▶ _INSTRUCTIONS FOR THE TASK_: Only those lines in the data below from the line containing "index mcp: (188, 203)" through the line containing "index dip: (232, 209)", both included, should be restated word for word.

▶ _EXERCISE MATERIALS_:
■ ■ ■ ■
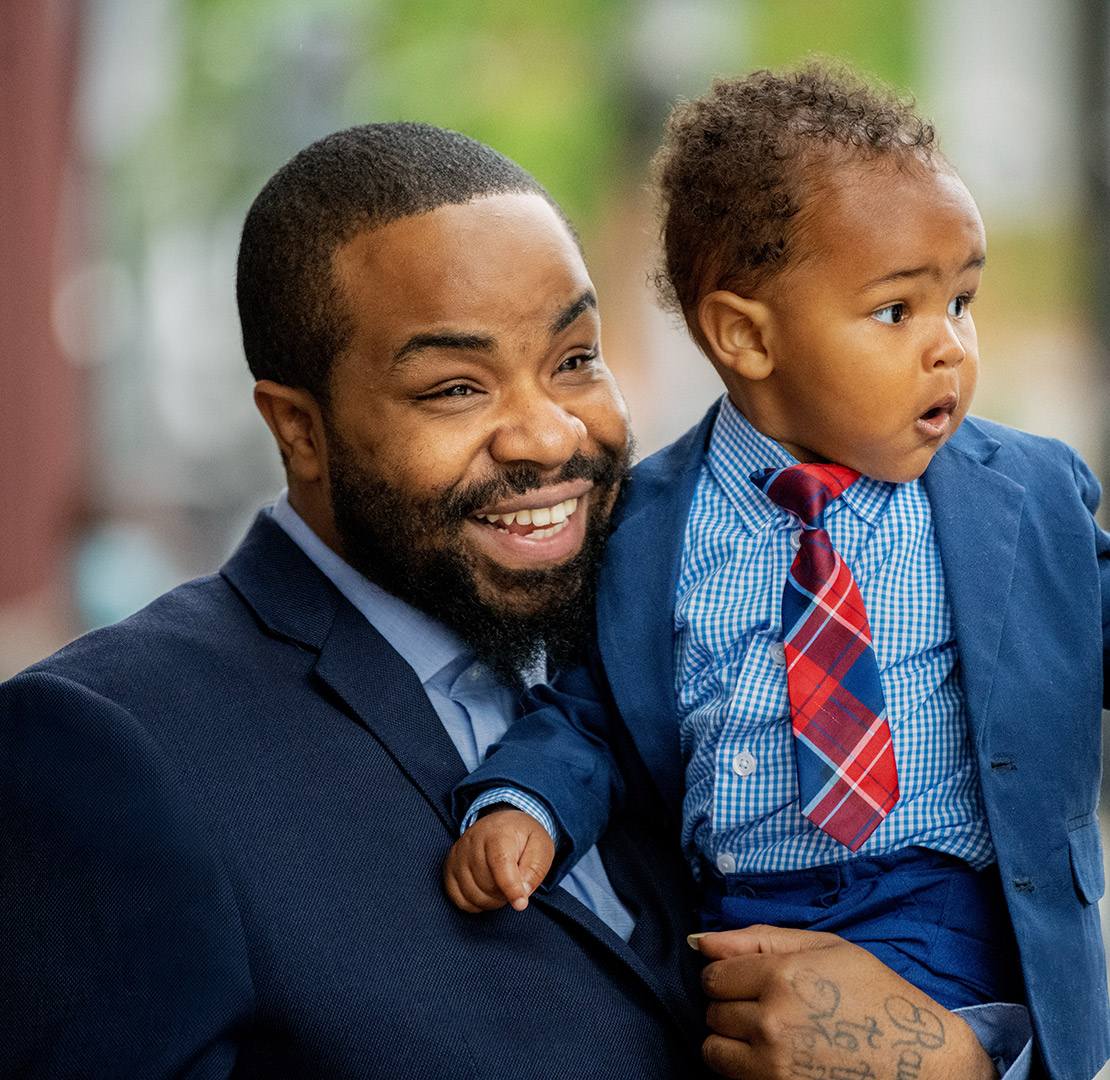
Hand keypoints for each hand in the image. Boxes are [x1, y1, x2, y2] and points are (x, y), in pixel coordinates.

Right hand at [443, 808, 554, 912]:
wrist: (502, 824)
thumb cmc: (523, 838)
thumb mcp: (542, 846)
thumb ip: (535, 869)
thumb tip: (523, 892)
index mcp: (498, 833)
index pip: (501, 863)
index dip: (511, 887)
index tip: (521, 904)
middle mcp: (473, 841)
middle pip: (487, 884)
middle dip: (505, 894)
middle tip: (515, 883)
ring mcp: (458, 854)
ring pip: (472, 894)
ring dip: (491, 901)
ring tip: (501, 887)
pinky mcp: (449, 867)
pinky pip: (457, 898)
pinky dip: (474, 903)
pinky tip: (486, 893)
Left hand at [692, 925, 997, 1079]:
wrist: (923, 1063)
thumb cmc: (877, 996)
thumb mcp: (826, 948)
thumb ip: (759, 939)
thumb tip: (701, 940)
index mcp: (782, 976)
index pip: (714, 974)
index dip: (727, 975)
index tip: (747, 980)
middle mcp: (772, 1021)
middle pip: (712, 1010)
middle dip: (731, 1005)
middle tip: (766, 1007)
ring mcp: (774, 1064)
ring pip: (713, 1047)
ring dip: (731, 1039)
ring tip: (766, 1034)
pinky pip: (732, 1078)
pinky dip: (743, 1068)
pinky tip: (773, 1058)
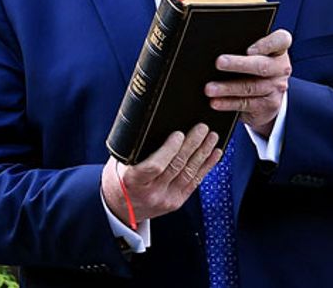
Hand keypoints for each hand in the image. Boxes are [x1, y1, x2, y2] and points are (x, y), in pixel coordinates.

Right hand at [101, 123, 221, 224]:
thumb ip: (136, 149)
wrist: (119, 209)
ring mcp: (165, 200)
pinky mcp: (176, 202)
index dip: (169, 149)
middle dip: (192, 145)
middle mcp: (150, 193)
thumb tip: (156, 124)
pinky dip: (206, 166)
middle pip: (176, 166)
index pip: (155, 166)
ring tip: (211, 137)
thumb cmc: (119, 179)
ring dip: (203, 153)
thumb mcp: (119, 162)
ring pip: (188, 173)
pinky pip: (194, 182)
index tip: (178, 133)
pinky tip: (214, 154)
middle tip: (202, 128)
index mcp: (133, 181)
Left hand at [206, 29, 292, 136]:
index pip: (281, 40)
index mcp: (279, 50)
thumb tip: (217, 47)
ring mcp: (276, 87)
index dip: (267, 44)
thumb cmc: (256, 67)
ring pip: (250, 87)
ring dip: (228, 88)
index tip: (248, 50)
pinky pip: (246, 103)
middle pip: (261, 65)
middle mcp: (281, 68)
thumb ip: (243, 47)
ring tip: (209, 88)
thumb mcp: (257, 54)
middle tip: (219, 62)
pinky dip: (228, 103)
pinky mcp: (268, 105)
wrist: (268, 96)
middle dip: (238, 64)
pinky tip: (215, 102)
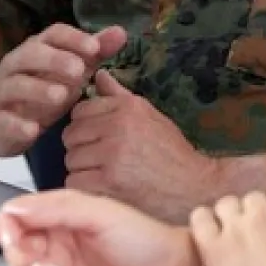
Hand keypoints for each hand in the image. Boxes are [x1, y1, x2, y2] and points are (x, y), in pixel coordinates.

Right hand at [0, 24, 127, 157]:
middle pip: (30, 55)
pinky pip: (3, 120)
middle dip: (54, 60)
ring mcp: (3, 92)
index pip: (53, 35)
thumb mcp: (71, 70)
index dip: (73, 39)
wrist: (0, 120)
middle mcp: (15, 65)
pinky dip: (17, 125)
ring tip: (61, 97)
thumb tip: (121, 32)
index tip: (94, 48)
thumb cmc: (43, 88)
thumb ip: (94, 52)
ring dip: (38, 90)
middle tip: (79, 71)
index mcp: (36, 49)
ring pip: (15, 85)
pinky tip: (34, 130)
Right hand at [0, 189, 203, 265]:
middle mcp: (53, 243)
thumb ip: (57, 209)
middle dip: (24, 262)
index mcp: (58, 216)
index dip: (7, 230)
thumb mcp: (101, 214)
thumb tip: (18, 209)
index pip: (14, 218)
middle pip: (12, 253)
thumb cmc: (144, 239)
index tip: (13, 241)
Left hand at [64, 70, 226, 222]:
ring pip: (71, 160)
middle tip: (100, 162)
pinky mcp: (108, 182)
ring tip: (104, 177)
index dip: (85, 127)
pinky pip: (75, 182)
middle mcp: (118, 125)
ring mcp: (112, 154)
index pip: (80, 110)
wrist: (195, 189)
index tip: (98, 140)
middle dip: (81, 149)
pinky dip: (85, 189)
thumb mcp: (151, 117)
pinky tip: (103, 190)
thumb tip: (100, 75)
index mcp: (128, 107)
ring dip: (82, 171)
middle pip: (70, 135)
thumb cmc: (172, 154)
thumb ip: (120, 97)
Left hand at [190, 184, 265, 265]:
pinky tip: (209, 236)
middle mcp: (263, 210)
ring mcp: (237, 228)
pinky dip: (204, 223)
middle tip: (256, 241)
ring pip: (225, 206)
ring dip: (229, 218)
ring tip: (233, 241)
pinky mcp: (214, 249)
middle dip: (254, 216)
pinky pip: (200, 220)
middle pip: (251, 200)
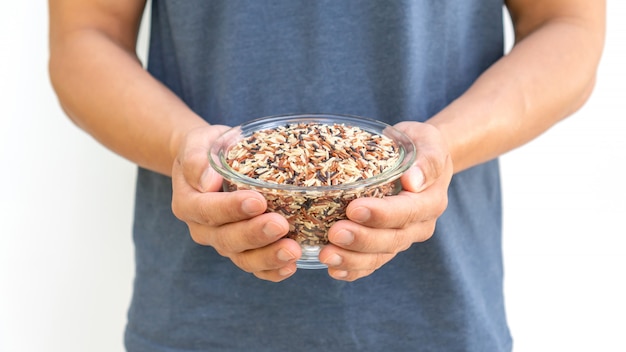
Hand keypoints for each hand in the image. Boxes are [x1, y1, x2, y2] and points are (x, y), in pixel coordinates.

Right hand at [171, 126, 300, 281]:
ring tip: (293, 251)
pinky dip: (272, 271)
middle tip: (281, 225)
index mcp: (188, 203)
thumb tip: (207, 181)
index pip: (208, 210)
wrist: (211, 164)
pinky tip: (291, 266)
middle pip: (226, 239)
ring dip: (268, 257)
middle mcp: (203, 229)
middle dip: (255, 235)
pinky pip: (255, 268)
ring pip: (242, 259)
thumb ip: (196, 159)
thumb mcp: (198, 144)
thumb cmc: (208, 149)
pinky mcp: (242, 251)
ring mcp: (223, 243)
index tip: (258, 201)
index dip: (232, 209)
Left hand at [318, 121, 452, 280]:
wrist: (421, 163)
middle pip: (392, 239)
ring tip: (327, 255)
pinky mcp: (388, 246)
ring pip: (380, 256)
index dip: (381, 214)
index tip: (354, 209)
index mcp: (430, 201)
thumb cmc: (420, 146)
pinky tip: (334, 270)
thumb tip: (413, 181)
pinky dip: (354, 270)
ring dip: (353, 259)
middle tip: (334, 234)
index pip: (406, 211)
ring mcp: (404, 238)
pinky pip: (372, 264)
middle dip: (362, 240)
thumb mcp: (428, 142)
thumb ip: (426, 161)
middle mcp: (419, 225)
■ ■ ■ ■
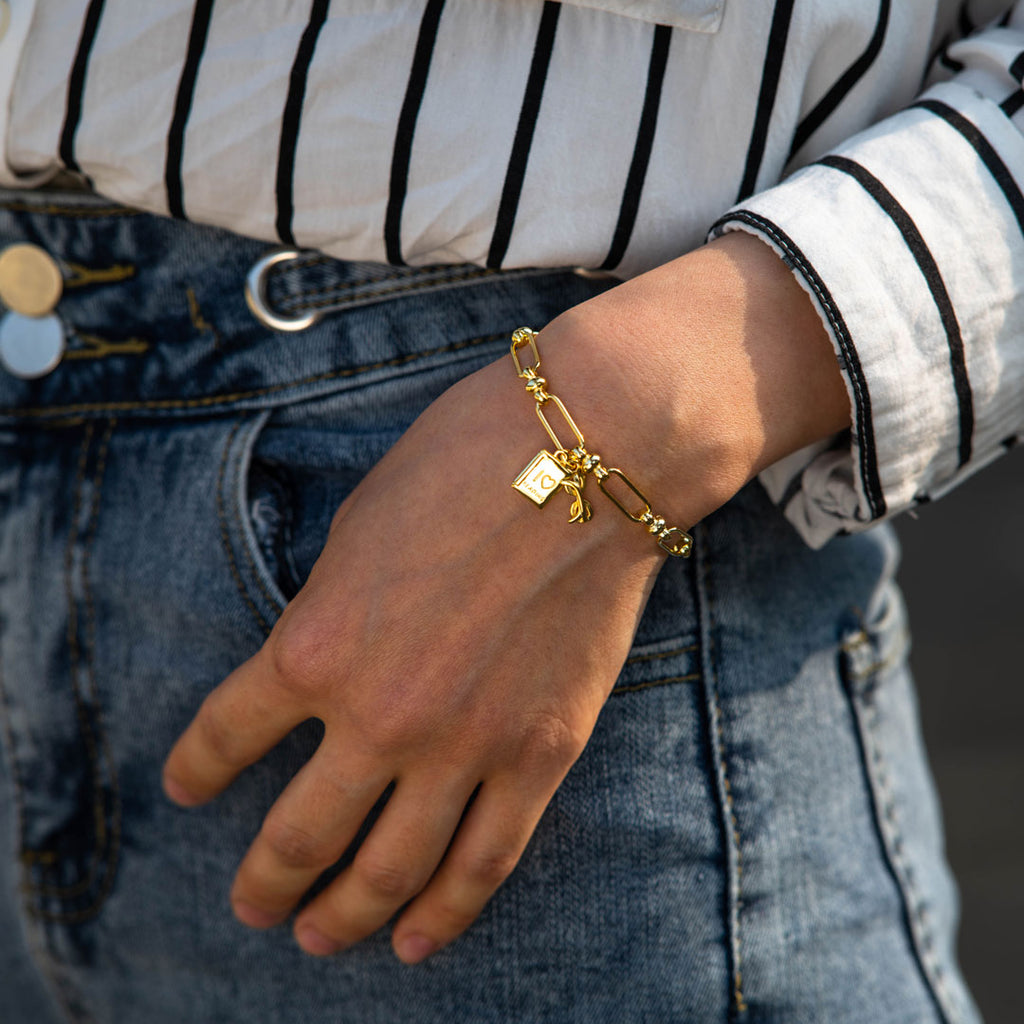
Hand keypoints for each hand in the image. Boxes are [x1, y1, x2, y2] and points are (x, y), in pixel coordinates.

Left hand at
■ ■ ■ ■
▶ _RESPONSE_:
index mcp: (188, 203)
thumb tip: (207, 181)
index pip: (208, 210)
wrist: (211, 164)
pinky tip: (291, 266)
middle pip: (226, 239)
ring dip: (268, 257)
middle mcp: (203, 229)
middle dip: (255, 235)
pinky pip: (255, 268)
ring pip: (242, 259)
thumb ip: (196, 159)
thumb mcp: (198, 144)
thumb cmc: (208, 149)
pinky mcp: (242, 251)
ring mcp: (223, 243)
index tip: (258, 201)
index dip: (232, 209)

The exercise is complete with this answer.